Re: Incompatible pointer type
Re: Incompatible pointer type
- Subject: Re: Incompatible pointer type
- From: Gary McGill <email@hidden>
- Date: Fri, 15 Jan 2010 17:50:17 -0500
- Thread-topic: Incompatible pointer type
Title: Re: Incompatible pointer type
You make some good points. Although it is a private database I am working with, if I ever decide to sell my CRM program I would like it to be as bullet-proof as possible.
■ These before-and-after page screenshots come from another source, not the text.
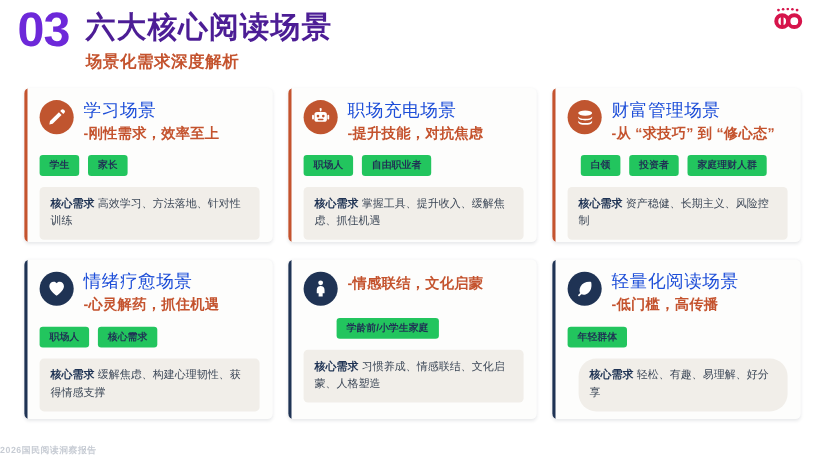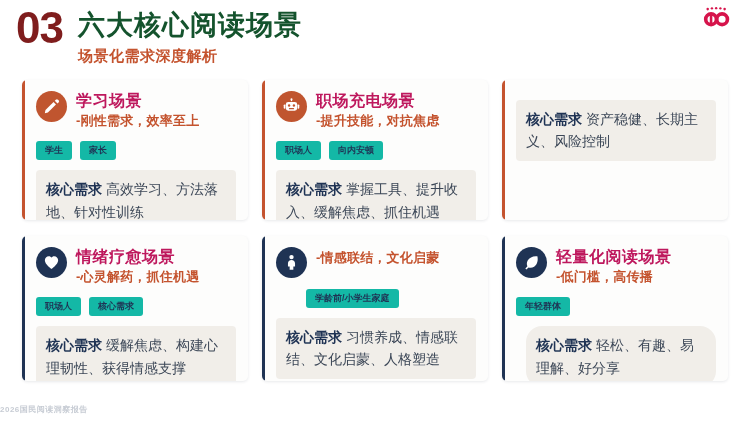--- a/index.html
+++ b/index.html
@@ -28,7 +28,7 @@
     top: 6px;
     font-size: 44px;
     font-weight: 700;
-    color: #7f1d1d;
+    color: #6d28d9;
     letter-spacing: -1px;
     line-height: 1;
   }

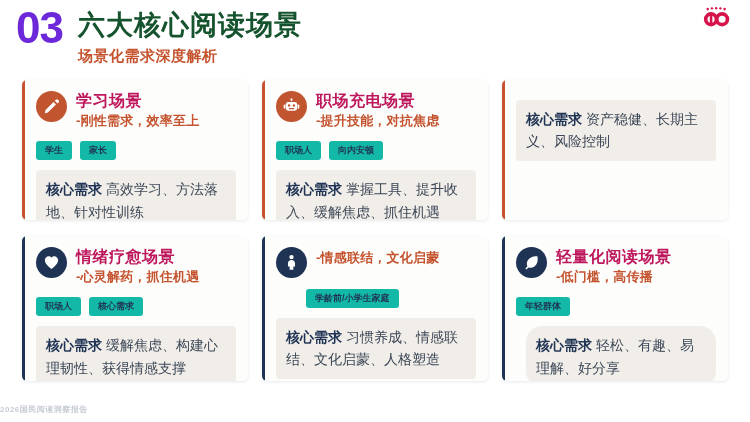--- a/index.html
+++ b/index.html
@@ -40,7 +40,7 @@
   .slide-title {
     font-size: 27px;
     font-weight: 700;
-    color: #14532d;
+    color: #4c1d95;
     line-height: 1.15;
     letter-spacing: 1px;
   }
The phone number could have a * in it or some other character to get an outside line.
I will look at changing it to NSTask.
Thanks for your comments.
Gary
On 1/15/10 11:46 AM, "Jens Alfke" <email@hidden> wrote:
On Jan 15, 2010, at 7:23 AM, Gary McGill wrote:
I am trying to pass a variable to system(). The final code would look like this:
system(“lp –d Internal_Modem –o phone=555-5555 ~/Desktop/fileToFax.pdf”)
If I simply put this line in my code, it works fine. The problem is I have to get the phone number from the database. When I build the string using AppendString [...]
Earlier replies have addressed your immediate problem, but I want to recommend that you not call system().
(1) Assembling command-line strings is messy, because you have to deal with issues of shell quoting. In your case, can a phone number contain a "*" or "#"? Either one will confuse the shell and make the command fail. In general this can be a nightmare to deal with. In the worst case, if you don't trust the data source, this can allow hackers to exploit your app to run arbitrary code (e.g. passing in a phone number like "0; rm -rf ~;") — this has been the cause of many, many, many attacks on websites and other systems.
(2) You don't know which shell is going to run the command — probably bash, but some people (like me) use tcsh, and there's also zsh. All have subtle differences in the way they parse commands.
(3) Launching a shell has overhead. Probably not an issue in your case, but if you call this a lot it can be noticeable.
(4) Why use a Unix system call when there are friendly Cocoa classes that do the same thing?
What you should be using instead is NSTask. It will let you pass the arguments as individual NSStrings (so no C-string conversion or concatenation to do), they don't get run through a shell or otherwise parsed (so no worries about quoting), and it directly launches the binary (so better performance.)